An announcement two weeks ago about British plans to rebuild the harbor of the settlement on Tristan da Cunha seemed, at first, to be welcome news. The Administrator of the colony, David Morley, briefed the Tristan Islanders on developments.

A contingent of Royal Engineers would be arriving at Tristan on Thursday January 24 to appraise the situation. Once the engineers decided on preliminary plans for reinforcing and improving the harbor, a much larger vessel would leave Britain and sail south with a sizeable contingent of personnel, supplies, and construction equipment. Their mission would be to repair and restore the harbor by the end of March. Mr. Morley concluded his radio broadcast to the Tristan community by playing “Rule Britannia.”

The Tristan da Cunha website, maintained by the government of the Colony and the Tristan da Cunha Association, provides a much more detailed discussion of the problem and the work that various agencies have been doing to address it. The website has photos of the major repair ship, the RFA (Royal Fleet Auxiliary) Lyme Bay, which was specially built for projects related to Royal Navy projects and humanitarian work.

The 16,190 ton, 176 m (577 ft) vessel was recently built and turned over to the RFA. It is designed to carry vast amounts of supplies, hundreds of personnel, and a lot of massive equipment. The project on Tristan, “Operation Zest,” will be its first assignment. Photos on the website show the equipment being readied for loading.

The website also provides a recent history of the harbor. Apparently it showed signs of deterioration several years ago, and it was battered very hard by severe winter storms in July 2007. Photos show the collapsing sea wall, with huge waves crashing into it. Various studies have been done, starting in 2006, to address the growing problem.
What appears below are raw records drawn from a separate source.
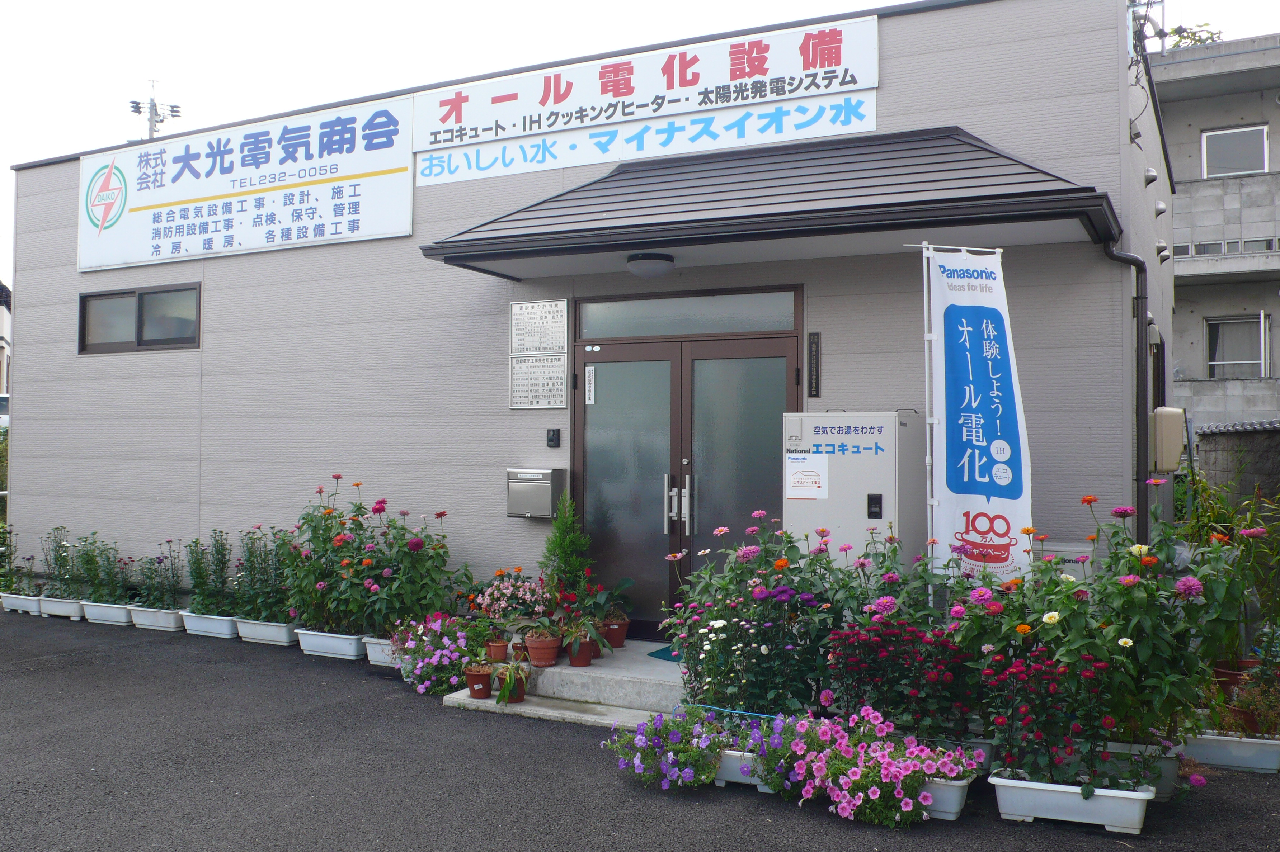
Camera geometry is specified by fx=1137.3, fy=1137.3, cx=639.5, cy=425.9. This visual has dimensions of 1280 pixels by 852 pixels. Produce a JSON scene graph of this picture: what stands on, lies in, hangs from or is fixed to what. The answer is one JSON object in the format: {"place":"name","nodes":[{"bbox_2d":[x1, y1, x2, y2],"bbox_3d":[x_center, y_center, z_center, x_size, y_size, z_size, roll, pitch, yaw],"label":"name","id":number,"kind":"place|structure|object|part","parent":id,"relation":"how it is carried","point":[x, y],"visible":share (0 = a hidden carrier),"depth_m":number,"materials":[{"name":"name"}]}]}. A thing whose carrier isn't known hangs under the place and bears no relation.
{"place":"outdoors","nodes":[
{"label":"outdoors","id":0,"kind":"place"},
{"bbox_2d":[0,283,11,401],"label":"building","id":1,"kind":"structure","parent":0,"point":[3,319],"depth_m":33.55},
{"bbox_2d":[130,79,182,141],"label":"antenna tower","id":2,"kind":"structure","parent":0,"point":[133,103],"visible":0.35,"materials":[{"name":"metal"}]},
{"bbox_2d":[3,0,1177,632],"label":"building","id":3,"kind":"structure","parent":0,"point":[28,354],"depth_m":9.14,"materials":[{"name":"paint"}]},
{"bbox_2d":[77,282,200,353],"bbox_3d":[-4.619,-0.992,10.588,1.805,0.645,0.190,-1,-2,28],"label":"window","id":4,"kind":"structure","parent":3,"relation":"in","point":[86,299],"depth_m":10.60,"materials":[{"name":"glass"}]},
{"bbox_2d":[80,94,413,273],"bbox_3d":[-3.832,-2.231,10.707,4.366,1.284,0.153,-1,-2,28],"label":"banner sign","id":5,"kind":"object","parent":3,"relation":"attached to","point":[406,229],"visible":0.95,"depth_m":10.51,"materials":[{"name":"white"}]},
{"bbox_2d":[507,467,565,519],"bbox_3d":[-0.766,0.500,8.288,0.458,0.353,0.208,-1,-2,28],"label":"mailbox","id":6,"kind":"object","parent":3,"relation":"attached to","point":[537,485],"visible":0.98,"depth_m":8.20,"materials":[{"name":"metal"}]},
{"bbox_2d":[508,299,568,408],"bbox_3d":[-0.756,-0.533,8.512,0.483,0.796,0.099,-1,-2,28],"label":"notice board","id":7,"kind":"object","parent":3,"relation":"attached to","point":[559,393],"visible":0.98,"depth_m":8.50,"materials":[{"name":"white"}]},
{"bbox_2d":[545,427,561,447],"bbox_3d":[-0.636,0.095,8.320,0.108,0.144,0.055,-1,-2,28],"label":"intercom","id":8,"kind":"object","parent":3,"relation":"attached to","point":[552,441],"visible":0.96,"depth_m":8.31,"materials":[{"name":"black plastic"}]},
{"bbox_2d":[406,14,883,185],"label":"banner sign","id":9,"kind":"object","parent":3,"relation":"attached to","point":[552,100],"visible":0.96,"depth_m":8.70,"materials":[{"name":"white"}]},
{"bbox_2d":[574,289,798,338],"bbox_3d":[0.302,-0.768,8.041,1.519,0.296,0.118,-1,-2,28],"label":"transom window","id":10,"kind":"structure","parent":3,"relation":"in","point":[777,326],"depth_m":7.99,"materials":[{"name":"glass"}]},
{"bbox_2d":[573,289,803,636],"bbox_3d":[0.252,0.377,8.139,1.943,2.496,0.215,-1,-2,28],"label":"double door","id":11,"kind":"structure","parent":3,"relation":"in","point":[685,376],"depth_m":8.11,"materials":[{"name":"glass"}]},
{"bbox_2d":[584,364,596,404],"bbox_3d":[-0.368,-0.309,8.491,0.086,0.303,0.029,-1,-2,28],"label":"paper notice","id":12,"kind":"object","parent":11,"relation":"attached to","point":[592,376],"visible":0.97,"depth_m":8.49,"materials":[{"name":"white paper"}]},
{"label":"door handles","id":13,"kind":"part","parent":11,"relation":"part of","materials":[{"name":"silver metal"}]},
{"bbox_2d":[413,124,1124,280],"bbox_3d":[0.759,-1.526,7.370,4.245,0.814,1.914,-1,-2,28],"label":"porch roof","id":14,"kind":"structure","parent":3,"relation":"attached to","point":[857,207],"depth_m":6.91,"materials":[{"name":"metal"}]},
{"bbox_2d":[626,251,674,278],"bbox_3d":[0.065,-1.083,7.684,0.334,0.149,0.330,-1,-2,28],"label":"ceiling lamp","id":15,"kind":"object","parent":14,"relation":"attached to","point":[644,269],"visible":0.98,"depth_m":7.57,"materials":[{"name":"white plastic"}]},
{"bbox_2d":[807,332,821,397],"bbox_3d":[1.191,-0.396,7.774,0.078,0.430,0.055,-1,-2,28],"label":"name plate","id":16,"kind":"object","parent":3,"relation":"attached to","point":[817,346],"visible":0.95,"depth_m":7.76,"materials":[{"name":"black"}]},
{"bbox_2d":[1098,233,1149,554],"bbox_3d":[3.160,0.161,7.428,0.345,2.935,0.287,-1,-2,28],"label":"drainpipe","id":17,"kind":"object","parent":3,"relation":"attached to","point":[1138,329],"visible":0.71,"depth_m":7.41,"materials":[{"name":"black metal"}]},
{"bbox_2d":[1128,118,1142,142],"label":"electrical service box","id":18,"kind":"object","parent":3,"relation":"attached to","point":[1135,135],"visible":0.91,"depth_m":7.77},
{"bbox_2d":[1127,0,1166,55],"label":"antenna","id":19,"kind":"object","parent":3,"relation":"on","point":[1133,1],"visible":0.61,"depth_m":10.27,"materials":[{"name":"metal"}]},
{"bbox_2d":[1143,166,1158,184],"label":"vent cover","id":20,"kind":"object","parent":3,"relation":"attached to","point":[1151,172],"visible":0.94,"depth_m":8.89,"materials":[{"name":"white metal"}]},
{"bbox_2d":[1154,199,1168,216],"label":"vent","id":21,"kind":"object","parent":3,"relation":"attached to","point":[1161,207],"visible":0.96,"depth_m":10.59,"materials":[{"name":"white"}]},
{"bbox_2d":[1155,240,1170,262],"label":"wall vent","id":22,"kind":"object","parent":3,"relation":"attached to","point":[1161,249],"visible":0.91,"depth_m":10.75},
{"bbox_2d":[1151,406,1187,471],"bbox_3d":[3.655,0.096,7.881,0.248,0.458,0.334,-1,-2,28],"label":"utility box","id":23,"kind":"object","parent":3,"relation":"attached to","point":[1178,446],"visible":0.93,"depth_m":7.74,"materials":[{"name":"beige plastic"}]},
{"bbox_2d":[0,605,1279,851],"label":"asphalt lot","id":24,"kind":"structure","parent":0,"point":[43,677],"materials":[{"name":"grey asphalt"}]},
{"bbox_2d":[1,591,46,615],"bbox_3d":[-5.658,1.656,10.568,0.804,0.171,0.302,-1,-2,28],"label":"planter box","id":25,"kind":"object","parent":24,"relation":"on","point":[33,605],"visible":0.68,"depth_m":10.42,"materials":[{"name":"white plastic"}]},
{"bbox_2d":[0,521,21,594],"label":"potted plant","id":26,"kind":"object","parent":25,"relation":"in","point":[1,567],"visible":0.91,"depth_m":11.05,"materials":[{"name":"green plant"}]},
{"bbox_2d":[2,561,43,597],"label":"plants","id":27,"kind":"object","parent":25,"relation":"in","point":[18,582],"visible":0.83,"depth_m":10.77,"materials":[{"name":"plant"}]},
{"bbox_2d":[36,595,85,620],"bbox_3d":[-5.186,1.648,10.313,0.830,0.178,0.293,-1,-2,28],"label":"planter box","id":28,"kind":"object","parent":24,"relation":"on","point":[73,610],"visible":0.65,"depth_m":10.16,"materials":[{"name":"white plastic"}]},
{"bbox_2d":[39,526,81,599],"bbox_3d":[-5.285,1.262,10.486,0.669,0.681,0.381,-1,-2,28],"label":"potted plant","id":29,"kind":"object","parent":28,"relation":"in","point":[48,565],"visible":0.85,"depth_m":10.46,"materials":[{"name":"green plant"}]},
{"bbox_2d":[80,600,134,626],"bbox_3d":[-4.610,1.637,9.963,0.736,0.171,0.274,-1,-2,28],"label":"planter box","id":30,"kind":"object","parent":24,"relation":"on","point":[113,612],"visible":0.71,"depth_m":9.83,"materials":[{"name":"white plastic"}]},
{"bbox_2d":[64,532,129,605],"bbox_3d":[-4.830,1.270,10.205,0.720,0.655,0.435,-1,-2,28],"label":"green plant","id":31,"kind":"object","parent":30,"relation":"in","point":[86,560],"visible":0.88,"depth_m":10.15,"materials":[{"name":"green plant"}]},
{"bbox_2d":[127,604,186,631],"bbox_3d":[-4.069,1.633,9.690,0.694,0.173,0.294,-1,-2,28],"label":"planter box","id":32,"kind":"object","parent":24,"relation":"on","point":[171,620],"visible":0.75,"depth_m":9.56,"materials":[{"name":"white plastic"}]},
{"bbox_2d":[134,543,183,611],"bbox_3d":[-4.086,1.286,9.686,0.627,0.597,0.392,-1,-2,28],"label":"potted plant","id":33,"kind":"object","parent":32,"relation":"in","point":[159,562],"visible":0.91,"depth_m":9.65,"materials":[{"name":"plant"}]},
{"bbox_2d":[180,610,240,638],"bbox_3d":[-3.434,1.624,9.317,0.750,0.177,0.320,-1,-2,28],"label":"planter box","id":34,"kind":"object","parent":24,"relation":"on","point":[224,627],"visible":0.69,"depth_m":9.19,"materials":[{"name":"white plastic"}]},
{"bbox_2d":[184,531,234,616],"bbox_3d":[-3.513,1.222,9.323,0.627,0.704,0.415,-1,-2,28],"label":"green plant","id":35,"kind":"object","parent":34,"relation":"in","point":[199,567],"visible":0.93,"depth_m":9.29,"materials":[{"name":"green plant"}]},
{"bbox_2d":[233,617,300,646],"bbox_3d":[-2.911,1.611,8.974,0.730,0.175,0.287,-1,-2,28],"label":"planter box","id":36,"kind":"object","parent":24,"relation":"on","point":[276,639],"visible":0.7,"depth_m":8.85,"materials":[{"name":"white plastic"}]},
{"bbox_2d":[232,525,297,624],"bbox_3d":[-2.926,1.173,8.975,0.801,0.795,0.512,-1,-2,28],"label":"flowering plant","id":37,"kind":"object","parent":36,"relation":"in","point":[274,615],"visible":0.82,"depth_m":8.93,"materials":[{"name":"green plant"}]},
{"bbox_2d":[295,628,367,660],"bbox_3d":[-2.228,1.614,8.450,0.684,0.172,0.319,-1,-2,28],"label":"planter box","id":38,"kind":"object","parent":24,"relation":"on","point":[347,647],"visible":0.76,"depth_m":8.33,"materials":[{"name":"white plastic"}]},
{"bbox_2d":[280,477,455,637],"bbox_3d":[-2.001,0.970,8.418,1.439,1.117,1.034,-1,-2,28],"label":"flowering plant","id":39,"kind":"object","parent":38,"relation":"in","point":[371,587],"visible":0.94,"depth_m":8.23,"materials":[{"name":"plant"}]},
{"bbox_2d":[362,635,400,666],"bbox_3d":[-1.655,1.610,8.127,0.577,0.199,0.365,-1,-2,28],"label":"planter box","id":40,"kind":"object","parent":24,"relation":"on","point":[386,652],"visible":0.42,"depth_m":8.05,"materials":[{"name":"white plastic"}]},
{"bbox_2d":[391,614,484,694],"bbox_3d":[-1.321,1.469,7.419,0.877,0.454,0.728,-1,-2,28],"label":"plant","id":41,"kind":"object","parent":24,"relation":"on","point":[434,659],"visible":0.81,"depth_m":7.31,"materials":[{"name":"plant"}]},
{"bbox_2d":[440,639,684,727],"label":"concrete step","id":42,"kind":"structure","parent":24,"relation":"on","point":[592,674],"depth_m":6.91,"materials":[{"name":"grey concrete"}]},
{"bbox_2d":[464,664,493,698],"bbox_3d":[-0.963,1.544,6.832,0.202,0.172,0.206,1,-2,-42],"label":"flower pot","id":43,"kind":"object","parent":42,"relation":"on","point":[472,684],"visible":0.97,"depth_m":6.77,"materials":[{"name":"red ceramic"}]},
{"bbox_2d":[486,638,509,662],"bbox_3d":[-0.909,1.449,7.311,0.166,0.131,0.169,1,-2,-34],"label":"flower pot","id":44,"kind":"object","parent":42,"relation":"on","point":[497,649],"visible":0.95,"depth_m":7.26,"materials":[{"name":"ceramic"}]},
{"bbox_2d":[471,569,550,624],"bbox_3d":[-0.859,1.210,7.736,0.615,0.455,0.558,-1,-2,28],"label":"flowering plant","id":45,"kind":"object","parent":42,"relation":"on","point":[487,602],"visible":0.8,"depth_m":7.65,"materials":[{"name":"pink plant"}]},
{"bbox_2d":[495,669,528,703],"bbox_3d":[-0.764,1.544,6.774,0.235,0.196,0.244,1,-1,-21],"label":"flower pot","id":46,"kind":"object","parent":42,"relation":"on","point":[514,699],"visible":0.7,"depth_m":6.71,"materials":[{"name":"brown plastic"}]},
{"bbox_2d":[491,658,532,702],"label":"potted plant","id":47,"kind":"object","parent":46,"relation":"in","point":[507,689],"visible":0.95,"depth_m":6.66,"materials":[{"name":"green plant"}]},
{"bbox_2d":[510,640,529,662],"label":"flower pot","id":48,"kind":"object","parent":42,"relation":"on","point":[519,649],"visible":0.71,"depth_m":7.11,"materials":[{"name":"ceramic"}]},
{"bbox_2d":[524,628,562,666],"bbox_3d":[-0.607,1.390,7.087,0.265,0.206,0.259,-1,-2,28],"label":"flower pot","id":49,"kind":"object","parent":42,"relation":"on","point":[547,657],"visible":0.95,"depth_m":7.01,"materials":[{"name":"ceramic"}]},
{"bbox_2d":[540,495,591,603],"bbox_3d":[-0.518,0.940,7.766,0.435,0.961,0.433,1,-2,-35],"label":"conifer shrub","id":50,"kind":"object","parent":42,"relation":"on","point":[574,562],"visible":0.86,"depth_m":7.70,"materials":[{"name":"green plant"}]},
{"bbox_2d":[566,637,594,666],"bbox_3d":[-0.389,1.424,7.157,0.216,0.172,0.219,1,-2,-42],"label":"flower pot","id":51,"kind":"object","parent":42,"relation":"on","point":[579,664],"visible":0.74,"depth_m":7.09,"materials":[{"name":"red ceramic"}]},
{"bbox_2d":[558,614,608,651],"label":"potted plant","id":52,"kind":"object","parent":51,"relation":"in","point":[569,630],"visible":0.89,"depth_m":6.98,"materials":[{"name":"green plant"}]},
{"bbox_2d":[600,616,629,648],"bbox_3d":[-0.187,1.380,7.579,0.237,0.194,0.237,-1,-2,44],"label":"flower pot","id":53,"kind":"object","parent":42,"relation":"on","point":[622,632],"visible":0.83,"depth_m":7.51,"materials":[{"name":"red ceramic"}]},
{"bbox_2d":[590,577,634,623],"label":"potted plant","id":54,"kind":"object","parent":53,"relation":"in","point":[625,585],"visible":0.76,"depth_m":7.61,"materials":[{"name":"green plant"}]},
{"bbox_2d":[645,645,683,661],"bbox_3d":[0.451,1.499,7.438,0.721,0.021,0.491,-1,-2,28],"label":"doormat","id":55,"kind":"object","parent":42,"relation":"on","point":[664,649],"visible":0.22,"depth_m":7.40,"materials":[{"name":"teal carpet"}]},
{"bbox_2d":[606,704,729,789],"bbox_3d":[0.184,1.474,5.310,0.683,0.355,0.687,-1,-2,28],"label":"plant","id":56,"kind":"object","parent":24,"relation":"on","point":[640,739],"visible":0.82,"depth_m":5.21,"materials":[{"name":"plant"}]},
{"bbox_2d":[714,747,772,790],"bbox_3d":[0.459,1.573,5.293,0.636,0.151,0.296,-1,-2,28],"label":"planter box","id":57,"kind":"object","parent":24,"relation":"on","point":[747,781],"visible":0.25,"depth_m":5.17,"materials":[{"name":"white plastic"}]},
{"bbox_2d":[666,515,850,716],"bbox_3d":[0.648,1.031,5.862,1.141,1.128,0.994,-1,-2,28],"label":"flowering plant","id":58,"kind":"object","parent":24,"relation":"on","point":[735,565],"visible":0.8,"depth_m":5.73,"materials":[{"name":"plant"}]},
{"bbox_2d":[714,709,815,794],"bbox_3d":[0.630,1.459,5.144,0.590,0.321,0.538,-1,-2,28],"label":"purple flower plant","id":59,"kind":"object","parent":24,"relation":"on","point":[775,744],"visible":0.59,"depth_m":5.07,"materials":[{"name":"plant"}]},
{"bbox_2d":[781,409,924,575],"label":"water heater","id":60,"kind":"object","parent":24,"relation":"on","point":[865,458],"visible":0.65,"depth_m":6.63,"materials":[{"name":"metal"}]},
{"bbox_2d":[784,452,828,500],"bbox_3d":[0.994,0.314,6.799,0.281,0.285,0.079,-1,-2,28],"label":"paper notice","id":61,"kind":"object","parent":60,"relation":"attached to","point":[802,493],"visible":0.98,"depth_m":6.80,"materials":[{"name":"white"}]},
{"bbox_2d":[787,706,974,826],"bbox_3d":[1.021,1.434,4.861,0.853,0.403,0.654,-1,-2,28],"label":"pink flower plant","id":62,"kind":"object","parent":24,"relation":"on","point":[855,768],"visible":0.92,"depth_m":4.75,"materials":[{"name":"pink plant"}]},
{"bbox_2d":[821,616,975,740],"bbox_3d":[1.225,1.229,5.343,0.805,0.650,0.666,-1,-2,28],"label":"red flower plant","id":63,"kind":"object","parent":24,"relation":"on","point":[867,642],"visible":0.79,"depth_m":5.26,"materials":[{"name":"plant"}]},
{"bbox_2d":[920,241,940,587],"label":"banner pole","id":64,"kind":"object","parent":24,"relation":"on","point":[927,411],"visible":0.74,"depth_m":6.22,"materials":[{"name":"white metal"}]},
{"bbox_2d":[923,243,1031,586],"bbox_3d":[1.769,0.244,6.000,0.591,2.478,0.318,-1,-2,28],"label":"banner flag","id":65,"kind":"object","parent":64,"relation":"attached to","point":[990,366],"visible":0.9,"depth_m":5.97,"materials":[{"name":"fabric"}]},
{"bbox_2d":[916,775,971,820],"bbox_3d":[1.139,1.571,4.921,0.570,0.164,0.259,-1,-2,28],"label":"planter","id":66,"kind":"object","parent":24,"relation":"on","point":[953,811],"visible":0.33,"depth_m":4.75,"materials":[{"name":"white plastic"}]},
{"bbox_2d":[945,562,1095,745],"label":"flowering plant","id":67,"kind":"object","parent":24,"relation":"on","point":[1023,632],"visible":0.66,"depth_m":5.12,"materials":[{"name":"plant"}]},
{"bbox_2d":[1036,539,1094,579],"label":"air conditioner unit","id":68,"kind":"object","parent":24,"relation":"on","point":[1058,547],"visible":0.22,"depth_m":6.43,"materials":[{"name":"white metal"}]},
{"bbox_2d":[990,769,1153,834],"bbox_3d":[1.796,1.553,4.746,0.636,0.161,0.296,-1,-2,28],"label":"planter box","id":69,"kind":"object","parent":24,"relation":"on","point":[1028,791],"visible":0.76,"depth_m":4.63,"materials":[{"name":"white plastic"}]},
{"bbox_2d":[978,645,1126,785],"bbox_3d":[1.704,1.211,4.733,0.615,0.532,0.488,-1,-2,28],"label":"red flower plant","id":70,"kind":"object","parent":69,"relation":"in","point":[1023,709],"visible":0.89,"depth_m":4.67,"materials":[{"name":"plant"}]},
{"bbox_2d":[1098,739,1181,800],"bbox_3d":[2.102,1.521,5.105,0.591,0.216,0.350,-1,-2,28],"label":"planter box","id":71,"kind":"object","parent":24,"relation":"on","point":[1166,784],"visible":0.35,"depth_m":4.94,"materials":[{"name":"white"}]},
{"bbox_2d":[1073,493,1245,748],"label":"flowering plant","id":72,"kind":"object","parent":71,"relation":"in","point":[1143,657],"visible":0.75,"depth_m":4.98,"materials":[{"name":"green plant"}]},
{"bbox_2d":[1181,730,1279,773],"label":"planter box","id":73,"kind":"object","parent":24,"relation":"on","point":[1213,751],"visible":0.74,"depth_m":5.49,"materials":[{"name":"white plastic"}]},
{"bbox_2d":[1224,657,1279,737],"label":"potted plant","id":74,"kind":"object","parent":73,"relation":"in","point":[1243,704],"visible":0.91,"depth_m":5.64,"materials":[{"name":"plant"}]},
{"bbox_2d":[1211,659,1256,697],"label":"flower pot","id":75,"kind":"object","parent":24,"relation":"on","point":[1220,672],"visible":0.47,"depth_m":6.35,"materials":[{"name":"ceramic"}]},
{"bbox_2d":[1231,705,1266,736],"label":"flower pot","id":76,"kind":"object","parent":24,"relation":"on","point":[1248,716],"visible":0.42,"depth_m":5.78,"materials":[{"name":"red ceramic"}]},
{"bbox_2d":[1,0,1279,290],"label":"sky","id":77,"kind":"structure","parent":0,"point":[845,1],"materials":[{"name":"white"}]},
{"bbox_2d":[1152,34,1279,435],"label":"apartment building","id":78,"kind":"structure","parent":0,"point":[1183,287],"depth_m":22.26,"materials":[{"name":"grey concrete"}]},
{"bbox_2d":[1165,21,1223,46],"bbox_3d":[11.020,-7.439,22.794,1.519,1.213,1.419,-1,-2,40],"label":"rooftop plant","id":79,"kind":"object","parent":78,"relation":"on","point":[1201,41],"visible":0.28,"depth_m":22.67,"materials":[{"name":"green plant"}]},
{"bbox_2d":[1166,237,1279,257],"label":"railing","id":80,"kind":"structure","parent":78,"relation":"in","point":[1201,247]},
{"bbox_2d":[1201,124,1269,177],"bbox_3d":[11.038,-5.021,21.089,1.165,1.144,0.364,-1,-2,28],"label":"window","id":81,"kind":"structure","parent":78,"relation":"in","point":[1263,145],"depth_m":21.12,"materials":[{"name":"glass"}]},
{"bbox_2d":[1205,313,1272,379],"bbox_3d":[10.985,-1.458,20.940,1.184,1.346,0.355,-1,-2,28],"label":"window","id":82,"kind":"structure","parent":78,"relation":"in","point":[1223,329],"depth_m":21.00,"materials":[{"name":"glass"}]},
{"bbox_2d":[1195,420,1279,507],"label":"boundary wall","id":83,"kind":"structure","parent":0,"point":[1220,433],"depth_m":12.69,"materials":[{"name":"grey concrete"}]},
{"label":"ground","id":84,"kind":"structure","parent":0},
{"bbox_2d":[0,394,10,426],"label":"car","id":85,"kind":"object","parent":84,"relation":"on","point":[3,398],"visible":0.22,"depth_m":21.82,"materials":[{"name":"white"}]},
{"bbox_2d":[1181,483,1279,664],"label":"green plant","id":86,"kind":"object","parent":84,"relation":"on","point":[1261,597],"visible":0.65,"depth_m":6.55,"materials":[{"name":"green plant"}]}
]}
The website makes it clear, as do most news stories, that the Islanders are heavily dependent on their harbor for loading and unloading supplies that small boats ferry to and from larger ships anchored off shore. Other than the sea walls and breakwaters, there is no natural harbor and no air strip on the island. During severe winter weather, transportation in and out is very difficult, if not impossible.

A news announcement last week, however, cast the whole issue into a very different light. Defense News, from the British Ministry of Defense, published last Thursday an article about the impending humanitarian mission by the RFA Lyme Bay. After listing some of the supplies and equipment—for instance, 150 pallets of cement will be on board—the piece describes the importance of the mission to the Islanders.

The harbor provides “access for people, supplies and trade—its loss would have serious consequences and would create difficulties for the islanders, who are wholly self-supporting and have an economy based on fishing and tourism.” The following paragraph, however, contains the real surprise. If the project fails, it suggests, “either a total or partial evacuation of its 270 inhabitants may need to be considered.”

Suggesting the possibility of an evacuation is astonishing. It is not clear if that statement was authorized by higher level officials in the British government, or if it has been discussed on Tristan. It is also not clear if the British officials are aware of the history of the island.

The British government removed the Tristan Islanders, for their own safety, during an eruption of the volcano in 1961, but then it tried to keep them permanently in England. As a number of works by the sociologist Peter A. Munch detail, the Islanders had many problems during their two-year period of exile and they were quite eager to return in 1963.

While the support of the government in rebuilding the harbor is doubtless appreciated by everyone on Tristan, it is hard to believe that they would consent to another enforced exile, which could upset their finely balanced patterns of non-violence, equality, and anarchy. They may be assuming that the Royal Engineers will solve the harbor problems, so they have little need to think much further about it. Rule Britannia!